Within each modality, central and peripheral cues interact through a co-attention mechanism. Specifically, the central representation queries the peripheral representation, and the peripheral representation also queries the central representation; the two attention-weighted outputs are fused via element-wise multiplication. This design simulates the cognitive process of humans when reading reviews: focusing on both what the review says (central) and how it says it (peripheral).
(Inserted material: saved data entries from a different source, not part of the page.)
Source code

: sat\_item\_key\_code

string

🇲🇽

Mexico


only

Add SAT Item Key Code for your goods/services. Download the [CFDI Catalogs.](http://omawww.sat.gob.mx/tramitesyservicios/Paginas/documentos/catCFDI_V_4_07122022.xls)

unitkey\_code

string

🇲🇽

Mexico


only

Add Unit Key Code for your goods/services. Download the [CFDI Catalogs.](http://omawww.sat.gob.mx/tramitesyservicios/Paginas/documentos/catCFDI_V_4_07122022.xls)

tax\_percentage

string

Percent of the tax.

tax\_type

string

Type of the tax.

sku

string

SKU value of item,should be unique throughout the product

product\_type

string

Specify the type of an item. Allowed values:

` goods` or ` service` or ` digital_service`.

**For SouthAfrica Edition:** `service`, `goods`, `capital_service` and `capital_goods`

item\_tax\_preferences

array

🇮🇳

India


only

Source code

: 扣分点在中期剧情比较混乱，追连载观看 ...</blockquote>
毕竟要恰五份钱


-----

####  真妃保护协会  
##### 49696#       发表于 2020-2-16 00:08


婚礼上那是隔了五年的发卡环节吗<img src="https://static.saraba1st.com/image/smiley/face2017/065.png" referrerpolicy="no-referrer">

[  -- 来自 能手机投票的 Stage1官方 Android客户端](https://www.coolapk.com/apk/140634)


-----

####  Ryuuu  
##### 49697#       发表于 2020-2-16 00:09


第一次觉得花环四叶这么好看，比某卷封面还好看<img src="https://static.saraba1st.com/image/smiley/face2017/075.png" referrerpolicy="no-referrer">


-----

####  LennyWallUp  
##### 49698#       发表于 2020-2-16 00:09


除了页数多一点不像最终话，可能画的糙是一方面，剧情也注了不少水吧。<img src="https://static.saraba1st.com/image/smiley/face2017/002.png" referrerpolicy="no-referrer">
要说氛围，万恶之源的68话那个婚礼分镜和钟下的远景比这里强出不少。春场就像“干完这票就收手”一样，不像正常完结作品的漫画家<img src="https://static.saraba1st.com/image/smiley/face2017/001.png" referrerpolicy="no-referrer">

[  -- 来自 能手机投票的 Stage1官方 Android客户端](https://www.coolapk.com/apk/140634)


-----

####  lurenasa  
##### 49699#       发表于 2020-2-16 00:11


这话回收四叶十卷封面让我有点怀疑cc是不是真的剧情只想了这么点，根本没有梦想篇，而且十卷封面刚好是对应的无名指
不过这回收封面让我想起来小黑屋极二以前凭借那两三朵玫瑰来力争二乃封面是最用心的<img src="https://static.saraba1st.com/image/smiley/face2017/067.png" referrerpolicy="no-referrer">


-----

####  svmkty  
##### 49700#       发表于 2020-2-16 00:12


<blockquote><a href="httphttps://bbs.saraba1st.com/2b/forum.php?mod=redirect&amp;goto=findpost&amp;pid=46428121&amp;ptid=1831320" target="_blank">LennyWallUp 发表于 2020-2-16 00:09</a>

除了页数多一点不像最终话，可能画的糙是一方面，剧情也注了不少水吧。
The same pattern is applied independently to both text and image sides to generate modality-specific integrated vectors.

## Stage 3: Gated Multimodal Fusion

The text and image vectors integrated via co-attention first undergo nonlinear transformation through a tanh projection layer, then are input into the Gated Multimodal Unit (GMU). The GMU uses a sigmoid gating mechanism to adaptively determine the weight contribution of the two modalities based on the current input. This dynamic fusion strategy allows the model to flexibly handle different types of reviews: higher weight is given to text for descriptive reviews, while the influence of images is enhanced for reviews rich in visual information.

## Prediction Target and Evaluation

The model defines review helpfulness as a continuous variable, using the logarithmically transformed number of helpful votes as the regression target: log(1 + helpful_vote). This design not only considers the skewed distribution characteristics of helpful votes but also preserves the information of reviews with zero votes. In terms of evaluation, the project uses multiple metrics to comprehensively measure model performance, including Mean Absolute Error (MAE), Mean Squared Error (MSE), Root Mean Squared Error (RMSE), and Mean Absolute Percentage Error (MAPE).